The opinions etc. of the Article 29 Working Party and the guidelines etc. of the EDPB can make a significant contribution towards increasing legal certainty. They help create and secure a consistent interpretation of Union law. Furthermore, legal certainty could be increased significantly if the ECJ went beyond answering individual questions more frequently and instead took a stand on fundamental issues.
The Member States can confront legal uncertainty by adapting their general and sectoral data protection law to the Regulation or by evolving it. However, instead of going beyond the scope of protection provided by the existing German Federal Data Protection Act, Germany as the first Member State to implement the GDPR has opted to lower the national standard effectively, in some places even below the standard provided by the GDPR. Austrian lawmakers have also passed on the chance to modernise data protection law and left much of the scope for initiative provided by the GDPR unused. It seems that the goal was to merely fulfil minimum requirements of the Regulation instead of setting a higher data protection standard.
A thorough revision of the GDPR and with it of the fundamentals of European data protection is unlikely to occur in the foreseeable future. However, the European Union can regulate sectoral and technologically specific data protection. Good examples are Art. 6 of the eCall Regulation (EU) 2015/758 and the draft of the proposed ePrivacy Regulation. In the latter, the Commission deviated from the technological neutrality of the GDPR and does not apply the general rules of the GDPR, but instead creates riskspecific provisions to regulate the particular technologies of electronic communication.
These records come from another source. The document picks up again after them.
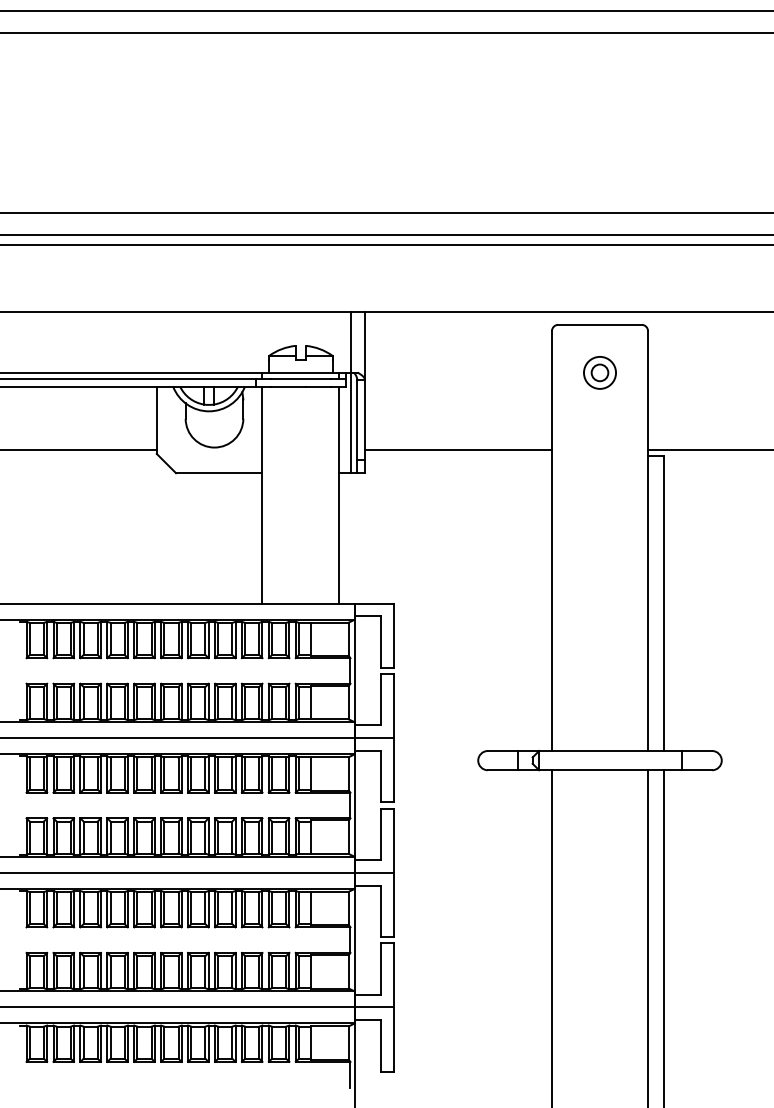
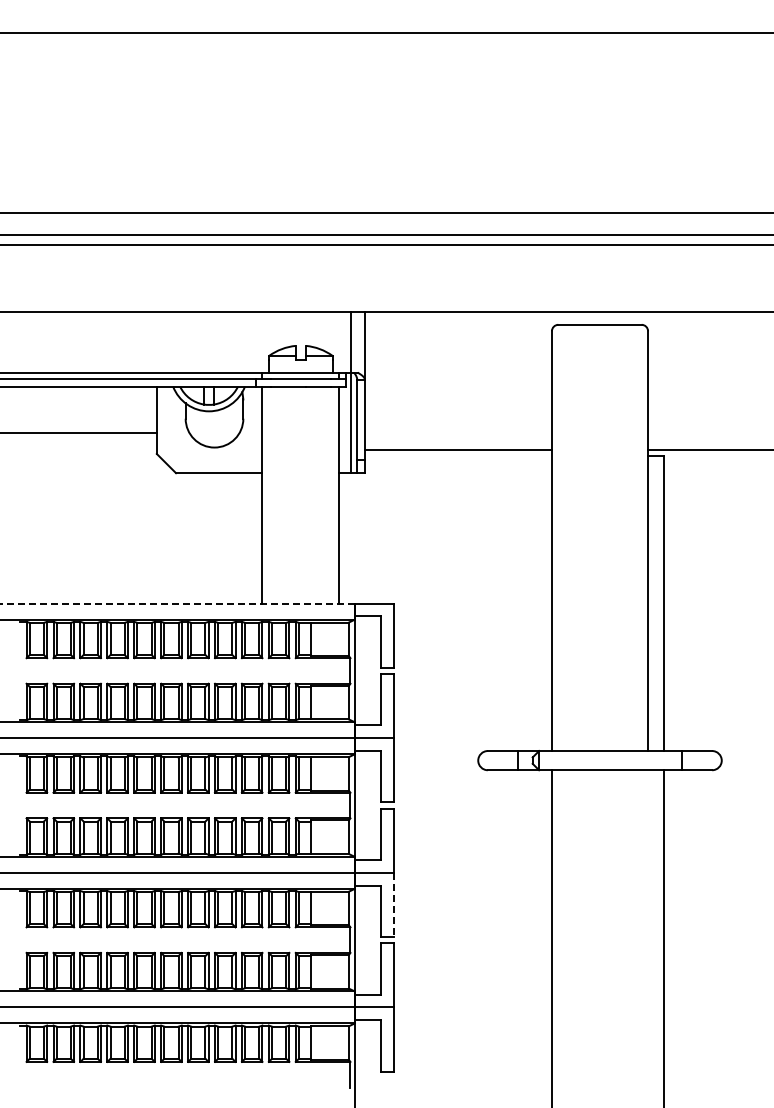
line at (386, 10): present -> none
part at (599, 372): present -> none
line at (79, 449) position: (79, 449) -> (79, 432)
line at (177, 603): solid -> dashed
line at (393, 905): solid -> dashed
line at (648, 937): present -> none
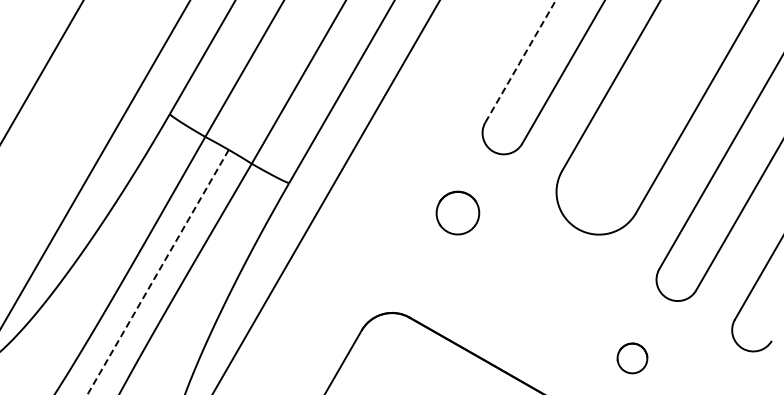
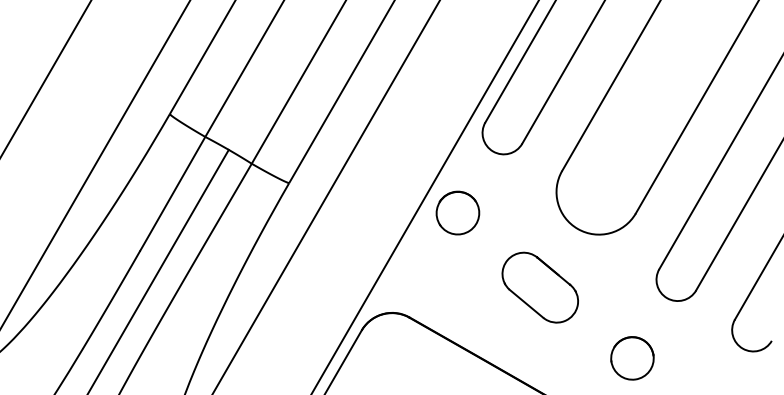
line at (520, 61): dashed -> solid
line at (42, 71) position: (42, 71) -> (46, 78)
line at (424, 196): none -> present
line at (157, 272): dashed -> solid
part at (539, 287): none -> present
part at (632, 358) size: 33x33 px -> 45x45 px
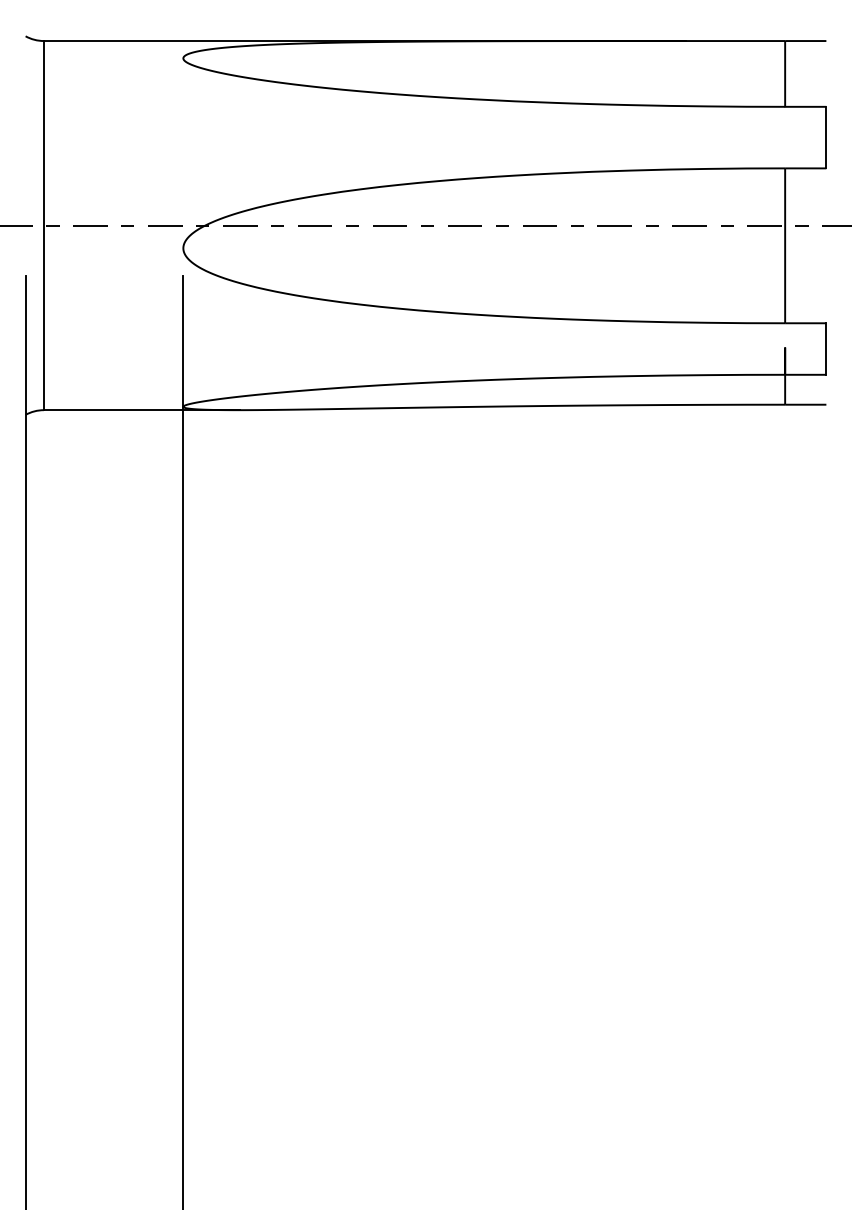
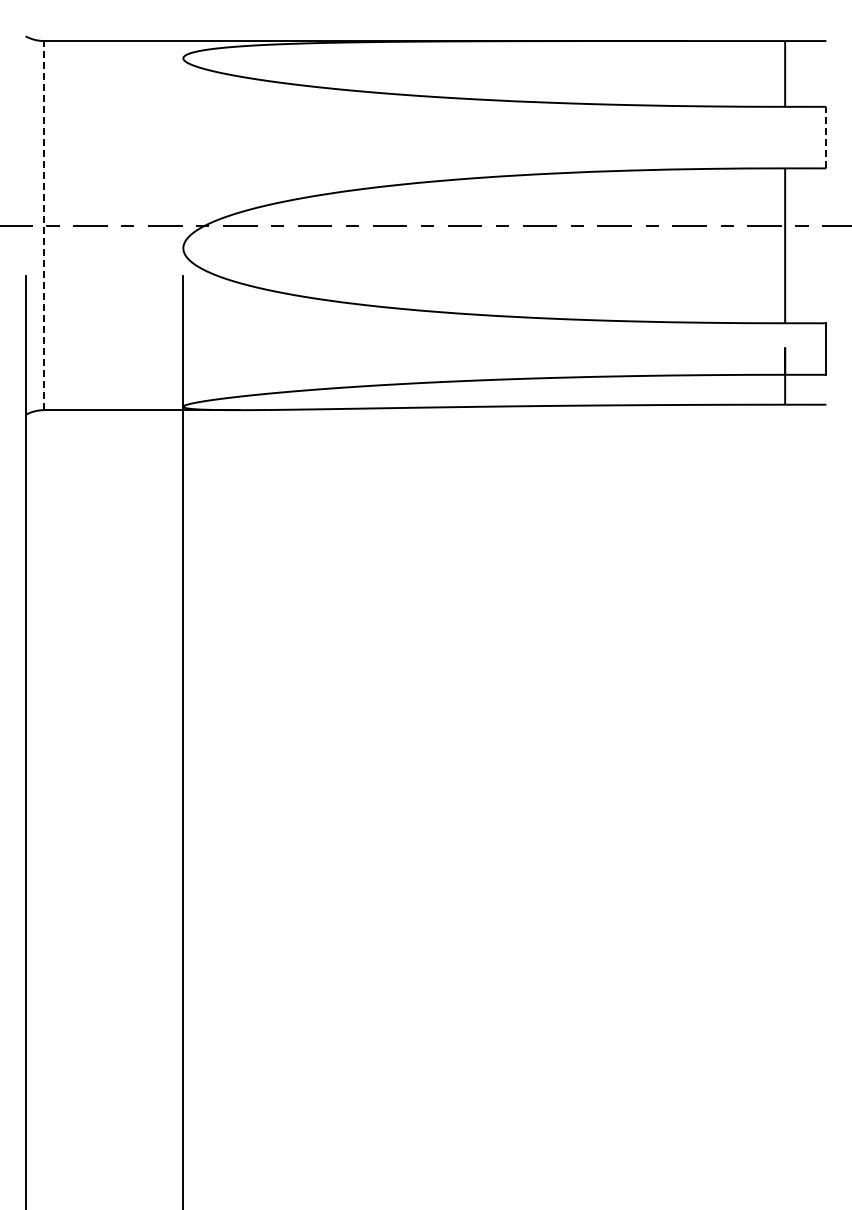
line at (826, 137): solid -> dashed
line at (43, 225): solid -> dashed
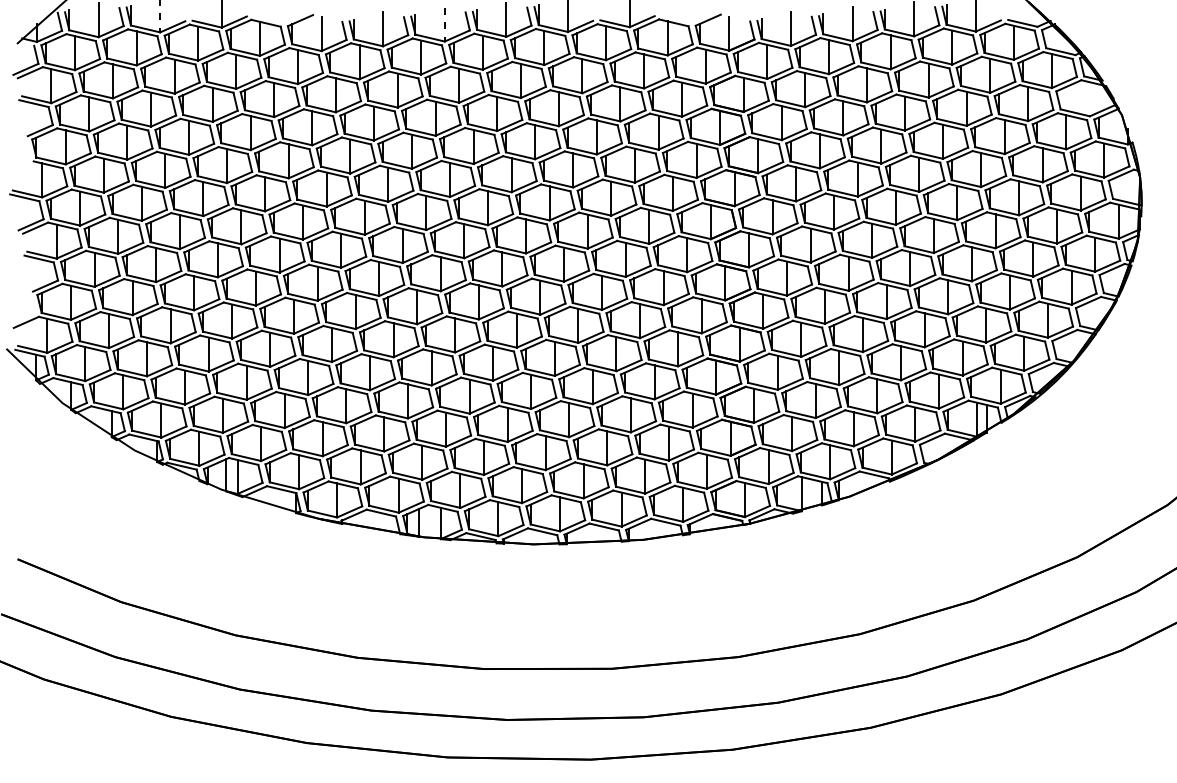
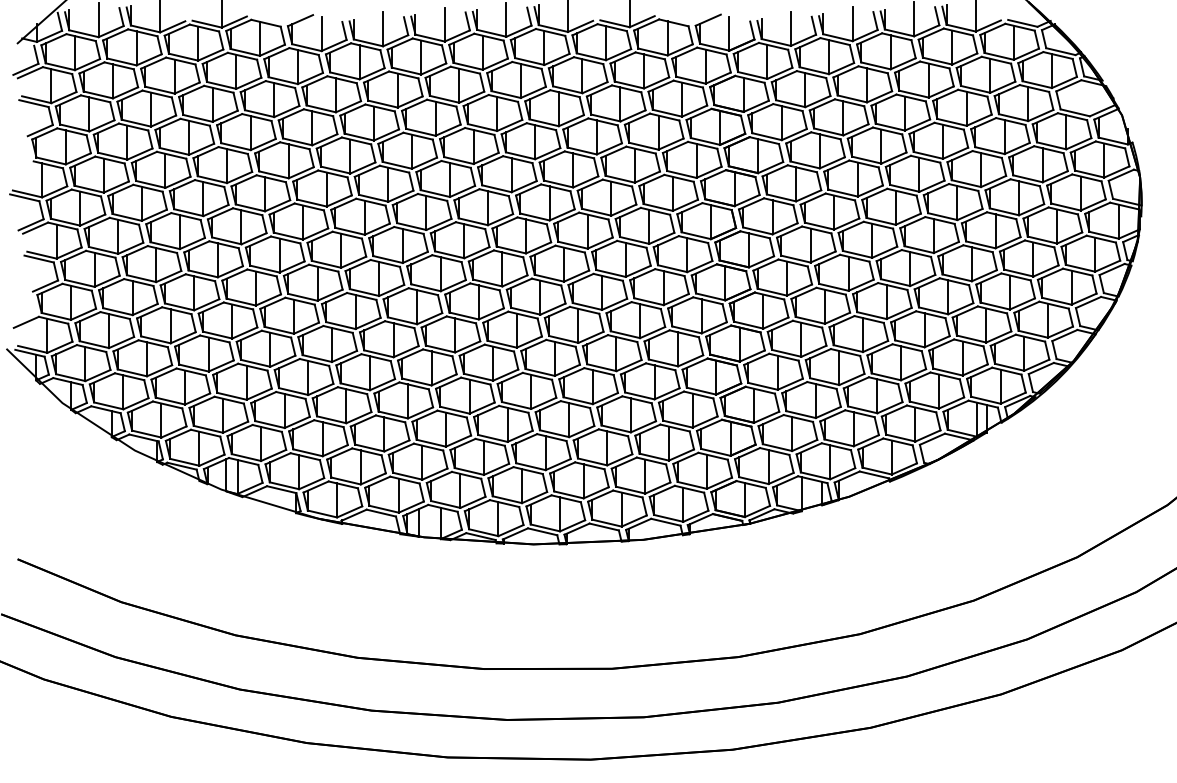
line at (160, 16): dashed -> solid
line at (444, 25): dashed -> solid
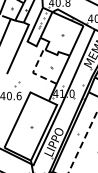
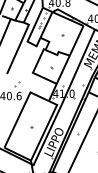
line at (33, 72): dashed -> solid
line at (83, 141): dashed -> solid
Should the Commission decide to create further sectoral provisions, then that would be a step in the right direction.
However, the Union will only set out to create modern, risk-specific provisions, if the relevant stakeholders put on sufficient pressure. A suitable tool to reach this goal would be exemplary provisions created by the Member States which in particular amend or specify the abstract and incomplete provisions of the GDPR. The Member States should make use of the more than 70 opening clauses that the GDPR contains. In this context, the German Conference of the Independent Data Protection Authorities has called upon the Member States to use the opening clauses for modernising data protection law. Nevertheless, the EDPB in particular should make use of its extensive authority to contribute to both a harmonisation of and an increase in the data protection standard. The Board should work towards a prompt union-wide agreement and understanding particularly with regard to difficult questions and provide solutions to both the Member States and the users on how to create modern and consistent data protection.